* **Goal of the exercise**
For the listing below, output exactly the lines from the line with "jí silnou antioxidační ochranu" up to and including the line with "Анемона (Ветреница) - 3 шт.", and no other lines.

* **Data provided**

* * * * *

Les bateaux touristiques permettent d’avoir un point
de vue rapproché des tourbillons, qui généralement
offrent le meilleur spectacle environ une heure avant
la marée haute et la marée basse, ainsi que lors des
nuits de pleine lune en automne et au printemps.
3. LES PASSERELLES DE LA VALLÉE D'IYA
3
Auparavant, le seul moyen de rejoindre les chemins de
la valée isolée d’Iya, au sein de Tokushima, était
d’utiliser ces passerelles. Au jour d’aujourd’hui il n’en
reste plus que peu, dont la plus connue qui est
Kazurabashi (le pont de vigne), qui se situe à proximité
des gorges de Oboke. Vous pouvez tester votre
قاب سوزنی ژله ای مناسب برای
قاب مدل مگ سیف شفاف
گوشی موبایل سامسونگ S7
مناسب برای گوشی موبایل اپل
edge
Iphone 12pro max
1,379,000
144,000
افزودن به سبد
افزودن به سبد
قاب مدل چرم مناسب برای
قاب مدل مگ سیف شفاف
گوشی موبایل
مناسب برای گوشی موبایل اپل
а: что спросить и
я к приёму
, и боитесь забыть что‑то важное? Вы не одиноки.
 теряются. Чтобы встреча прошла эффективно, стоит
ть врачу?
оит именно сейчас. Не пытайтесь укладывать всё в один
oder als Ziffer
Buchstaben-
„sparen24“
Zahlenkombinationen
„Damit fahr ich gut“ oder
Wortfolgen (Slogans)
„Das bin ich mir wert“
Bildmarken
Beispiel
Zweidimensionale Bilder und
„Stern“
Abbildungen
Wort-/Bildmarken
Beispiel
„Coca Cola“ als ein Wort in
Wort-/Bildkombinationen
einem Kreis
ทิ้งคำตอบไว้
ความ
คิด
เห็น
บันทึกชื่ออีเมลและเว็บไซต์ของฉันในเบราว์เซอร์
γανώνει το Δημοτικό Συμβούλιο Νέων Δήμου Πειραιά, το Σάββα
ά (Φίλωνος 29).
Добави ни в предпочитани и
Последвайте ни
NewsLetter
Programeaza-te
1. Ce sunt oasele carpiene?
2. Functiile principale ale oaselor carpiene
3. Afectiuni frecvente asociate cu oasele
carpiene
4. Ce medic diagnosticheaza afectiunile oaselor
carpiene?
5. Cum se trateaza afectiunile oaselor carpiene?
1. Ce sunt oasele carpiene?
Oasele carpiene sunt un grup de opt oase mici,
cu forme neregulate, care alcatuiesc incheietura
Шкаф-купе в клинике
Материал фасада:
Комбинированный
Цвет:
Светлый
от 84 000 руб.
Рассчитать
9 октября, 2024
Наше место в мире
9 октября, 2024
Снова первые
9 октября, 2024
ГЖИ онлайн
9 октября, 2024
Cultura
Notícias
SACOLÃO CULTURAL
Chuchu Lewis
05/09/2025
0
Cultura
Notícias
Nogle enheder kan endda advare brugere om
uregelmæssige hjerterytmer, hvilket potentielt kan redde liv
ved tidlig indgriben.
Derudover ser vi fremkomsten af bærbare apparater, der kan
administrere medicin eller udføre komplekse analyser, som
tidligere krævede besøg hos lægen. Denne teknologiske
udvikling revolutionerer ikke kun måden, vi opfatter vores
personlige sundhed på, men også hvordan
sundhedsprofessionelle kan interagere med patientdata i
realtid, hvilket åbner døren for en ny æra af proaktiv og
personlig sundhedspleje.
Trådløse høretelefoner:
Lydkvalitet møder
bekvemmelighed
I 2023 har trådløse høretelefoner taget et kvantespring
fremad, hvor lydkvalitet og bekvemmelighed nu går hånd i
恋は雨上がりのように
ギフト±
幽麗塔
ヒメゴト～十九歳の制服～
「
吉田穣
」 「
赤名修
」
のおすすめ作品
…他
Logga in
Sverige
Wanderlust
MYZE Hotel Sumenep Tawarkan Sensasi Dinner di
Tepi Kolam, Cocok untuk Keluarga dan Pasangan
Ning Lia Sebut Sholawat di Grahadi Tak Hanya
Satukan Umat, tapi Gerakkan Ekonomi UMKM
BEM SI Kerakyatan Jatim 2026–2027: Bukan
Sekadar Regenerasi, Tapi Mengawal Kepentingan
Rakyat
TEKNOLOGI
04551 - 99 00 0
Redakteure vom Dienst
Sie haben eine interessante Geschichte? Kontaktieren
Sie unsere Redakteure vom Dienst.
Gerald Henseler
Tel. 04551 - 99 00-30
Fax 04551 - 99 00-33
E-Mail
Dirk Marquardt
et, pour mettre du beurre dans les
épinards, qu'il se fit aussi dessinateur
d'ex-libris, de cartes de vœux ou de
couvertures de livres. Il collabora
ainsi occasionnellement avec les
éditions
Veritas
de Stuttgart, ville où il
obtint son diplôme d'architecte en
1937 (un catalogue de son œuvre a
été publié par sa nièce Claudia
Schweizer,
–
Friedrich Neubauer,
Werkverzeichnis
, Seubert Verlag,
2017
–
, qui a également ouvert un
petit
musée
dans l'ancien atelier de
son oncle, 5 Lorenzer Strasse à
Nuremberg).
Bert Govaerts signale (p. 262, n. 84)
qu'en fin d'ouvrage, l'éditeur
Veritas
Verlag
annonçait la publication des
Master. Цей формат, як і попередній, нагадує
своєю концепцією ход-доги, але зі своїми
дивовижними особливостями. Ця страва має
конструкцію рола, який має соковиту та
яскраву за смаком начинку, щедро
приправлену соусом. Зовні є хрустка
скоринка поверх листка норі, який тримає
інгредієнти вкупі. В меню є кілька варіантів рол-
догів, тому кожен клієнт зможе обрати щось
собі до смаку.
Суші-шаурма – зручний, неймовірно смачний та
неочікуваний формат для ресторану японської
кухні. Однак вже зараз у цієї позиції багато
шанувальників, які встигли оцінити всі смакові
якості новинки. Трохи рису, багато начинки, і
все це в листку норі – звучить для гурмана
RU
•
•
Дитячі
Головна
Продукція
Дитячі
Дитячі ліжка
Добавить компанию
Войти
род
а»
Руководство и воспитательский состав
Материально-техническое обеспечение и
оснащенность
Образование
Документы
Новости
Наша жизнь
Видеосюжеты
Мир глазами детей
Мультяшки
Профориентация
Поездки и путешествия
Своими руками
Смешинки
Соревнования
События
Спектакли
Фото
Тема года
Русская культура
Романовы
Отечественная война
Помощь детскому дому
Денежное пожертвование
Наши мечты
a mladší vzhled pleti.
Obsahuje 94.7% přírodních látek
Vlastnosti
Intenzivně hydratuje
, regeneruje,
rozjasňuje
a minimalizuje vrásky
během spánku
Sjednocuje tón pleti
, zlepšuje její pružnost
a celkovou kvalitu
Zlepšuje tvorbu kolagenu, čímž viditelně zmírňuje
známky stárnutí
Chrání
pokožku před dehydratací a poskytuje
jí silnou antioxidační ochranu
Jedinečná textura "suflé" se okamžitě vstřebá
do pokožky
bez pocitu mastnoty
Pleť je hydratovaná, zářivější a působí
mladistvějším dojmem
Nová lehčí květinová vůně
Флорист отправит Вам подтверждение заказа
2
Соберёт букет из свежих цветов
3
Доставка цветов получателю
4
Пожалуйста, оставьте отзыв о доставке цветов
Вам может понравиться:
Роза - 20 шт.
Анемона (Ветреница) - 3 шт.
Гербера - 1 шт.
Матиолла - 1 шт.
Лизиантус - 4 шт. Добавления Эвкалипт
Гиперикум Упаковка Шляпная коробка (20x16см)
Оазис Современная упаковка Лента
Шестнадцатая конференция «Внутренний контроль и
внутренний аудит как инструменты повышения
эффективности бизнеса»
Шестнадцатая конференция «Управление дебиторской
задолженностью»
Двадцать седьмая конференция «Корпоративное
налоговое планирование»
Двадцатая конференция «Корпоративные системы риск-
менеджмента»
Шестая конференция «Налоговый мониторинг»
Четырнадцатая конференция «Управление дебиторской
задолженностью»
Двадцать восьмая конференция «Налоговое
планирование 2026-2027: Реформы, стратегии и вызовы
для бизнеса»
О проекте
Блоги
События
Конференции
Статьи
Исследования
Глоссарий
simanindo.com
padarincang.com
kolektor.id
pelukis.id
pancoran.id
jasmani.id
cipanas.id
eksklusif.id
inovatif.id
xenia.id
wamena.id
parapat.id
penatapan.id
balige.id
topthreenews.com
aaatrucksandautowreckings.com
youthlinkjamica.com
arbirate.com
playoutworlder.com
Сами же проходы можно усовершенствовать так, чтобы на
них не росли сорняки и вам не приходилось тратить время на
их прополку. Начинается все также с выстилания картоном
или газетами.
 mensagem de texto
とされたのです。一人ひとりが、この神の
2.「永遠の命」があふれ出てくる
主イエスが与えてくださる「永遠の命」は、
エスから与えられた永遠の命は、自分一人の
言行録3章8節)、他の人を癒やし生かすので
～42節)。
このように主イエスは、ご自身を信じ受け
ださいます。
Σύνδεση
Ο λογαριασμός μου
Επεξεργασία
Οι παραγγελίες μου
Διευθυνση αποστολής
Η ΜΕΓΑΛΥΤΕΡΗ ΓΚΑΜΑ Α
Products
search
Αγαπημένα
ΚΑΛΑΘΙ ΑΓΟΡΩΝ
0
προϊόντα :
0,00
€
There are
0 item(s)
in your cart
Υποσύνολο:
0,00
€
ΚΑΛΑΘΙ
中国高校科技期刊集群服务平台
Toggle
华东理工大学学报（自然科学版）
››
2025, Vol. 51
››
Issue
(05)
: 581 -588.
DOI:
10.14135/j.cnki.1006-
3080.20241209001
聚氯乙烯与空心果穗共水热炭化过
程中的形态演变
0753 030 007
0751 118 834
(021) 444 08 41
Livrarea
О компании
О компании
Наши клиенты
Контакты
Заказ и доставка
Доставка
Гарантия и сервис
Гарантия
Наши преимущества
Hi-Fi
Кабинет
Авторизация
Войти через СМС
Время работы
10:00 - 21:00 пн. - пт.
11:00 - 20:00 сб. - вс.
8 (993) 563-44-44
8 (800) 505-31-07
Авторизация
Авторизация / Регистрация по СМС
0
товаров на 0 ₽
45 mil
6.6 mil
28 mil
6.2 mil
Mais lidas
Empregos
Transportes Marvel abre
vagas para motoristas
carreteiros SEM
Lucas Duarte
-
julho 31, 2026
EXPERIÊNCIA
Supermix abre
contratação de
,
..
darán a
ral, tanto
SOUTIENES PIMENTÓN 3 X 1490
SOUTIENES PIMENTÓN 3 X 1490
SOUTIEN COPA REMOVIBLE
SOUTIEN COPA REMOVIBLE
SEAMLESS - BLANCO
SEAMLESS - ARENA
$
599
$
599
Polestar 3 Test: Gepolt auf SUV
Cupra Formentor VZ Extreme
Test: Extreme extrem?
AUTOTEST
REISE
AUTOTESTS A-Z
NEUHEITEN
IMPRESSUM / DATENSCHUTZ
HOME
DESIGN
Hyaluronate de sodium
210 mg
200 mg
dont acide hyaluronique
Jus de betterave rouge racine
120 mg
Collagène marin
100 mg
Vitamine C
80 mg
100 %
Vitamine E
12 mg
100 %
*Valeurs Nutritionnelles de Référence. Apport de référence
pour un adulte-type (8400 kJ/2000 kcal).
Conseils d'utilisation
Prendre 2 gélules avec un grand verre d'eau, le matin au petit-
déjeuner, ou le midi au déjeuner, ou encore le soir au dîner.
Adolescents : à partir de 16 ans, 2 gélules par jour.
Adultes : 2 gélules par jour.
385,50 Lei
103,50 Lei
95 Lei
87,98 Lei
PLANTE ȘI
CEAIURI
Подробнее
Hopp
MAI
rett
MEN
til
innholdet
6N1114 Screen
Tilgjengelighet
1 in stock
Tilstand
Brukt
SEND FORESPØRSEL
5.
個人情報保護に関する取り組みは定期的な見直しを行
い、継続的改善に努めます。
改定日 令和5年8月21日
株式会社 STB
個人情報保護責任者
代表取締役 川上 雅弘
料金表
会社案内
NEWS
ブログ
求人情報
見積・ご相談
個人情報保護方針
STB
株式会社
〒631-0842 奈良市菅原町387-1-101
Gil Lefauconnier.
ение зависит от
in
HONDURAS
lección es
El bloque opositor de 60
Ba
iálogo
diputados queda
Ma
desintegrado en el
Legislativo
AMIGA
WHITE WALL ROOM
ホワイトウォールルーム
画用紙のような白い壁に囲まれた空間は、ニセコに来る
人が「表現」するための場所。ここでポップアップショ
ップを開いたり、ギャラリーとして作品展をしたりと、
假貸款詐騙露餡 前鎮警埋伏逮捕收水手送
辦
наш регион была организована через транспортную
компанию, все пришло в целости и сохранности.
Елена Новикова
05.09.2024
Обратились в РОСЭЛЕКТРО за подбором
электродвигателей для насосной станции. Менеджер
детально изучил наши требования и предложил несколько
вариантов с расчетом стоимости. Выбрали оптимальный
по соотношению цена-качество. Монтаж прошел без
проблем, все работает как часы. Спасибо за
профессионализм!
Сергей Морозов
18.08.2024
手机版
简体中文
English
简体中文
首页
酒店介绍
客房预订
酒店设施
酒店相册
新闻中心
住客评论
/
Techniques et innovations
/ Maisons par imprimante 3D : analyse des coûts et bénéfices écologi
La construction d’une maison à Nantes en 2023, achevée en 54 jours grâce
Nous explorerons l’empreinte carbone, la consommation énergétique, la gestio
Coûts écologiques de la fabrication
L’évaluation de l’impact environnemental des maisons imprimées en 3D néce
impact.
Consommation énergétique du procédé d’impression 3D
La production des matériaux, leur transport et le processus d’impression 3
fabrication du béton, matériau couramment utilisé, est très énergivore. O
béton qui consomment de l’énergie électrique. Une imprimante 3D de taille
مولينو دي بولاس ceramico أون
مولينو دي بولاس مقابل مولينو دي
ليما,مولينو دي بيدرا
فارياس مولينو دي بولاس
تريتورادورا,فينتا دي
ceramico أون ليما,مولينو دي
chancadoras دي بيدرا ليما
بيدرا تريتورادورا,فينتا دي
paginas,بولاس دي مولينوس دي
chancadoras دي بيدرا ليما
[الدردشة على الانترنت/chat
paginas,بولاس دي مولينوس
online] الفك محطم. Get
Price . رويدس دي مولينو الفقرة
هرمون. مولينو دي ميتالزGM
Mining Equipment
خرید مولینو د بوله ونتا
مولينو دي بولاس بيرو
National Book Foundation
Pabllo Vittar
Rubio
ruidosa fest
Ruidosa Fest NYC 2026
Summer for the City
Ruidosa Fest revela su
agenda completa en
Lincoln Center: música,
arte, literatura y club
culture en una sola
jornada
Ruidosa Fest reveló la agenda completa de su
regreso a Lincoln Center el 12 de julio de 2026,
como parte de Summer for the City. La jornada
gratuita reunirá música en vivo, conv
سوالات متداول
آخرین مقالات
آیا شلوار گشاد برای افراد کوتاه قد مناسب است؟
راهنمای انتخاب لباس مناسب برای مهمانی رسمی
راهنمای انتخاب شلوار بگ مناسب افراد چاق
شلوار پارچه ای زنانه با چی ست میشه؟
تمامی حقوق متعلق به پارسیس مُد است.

* * * * *

* **Written response**
jí silnou antioxidační ochranu
Jedinečná textura "suflé" se okamžitě vstřebá
do pokožky
bez pocitu mastnoty
Pleť je hydratovaná, zářivější a působí
mladistvějším dojmem
Nová lehčí květinová vůně
Флорист отправит Вам подтверждение заказа
2
Соберёт букет из свежих цветов
3
Доставка цветов получателю
4
Пожалуйста, оставьте отзыв о доставке цветов
Вам может понравиться:
Роза - 20 шт.
Анемона (Ветреница) - 3 шт.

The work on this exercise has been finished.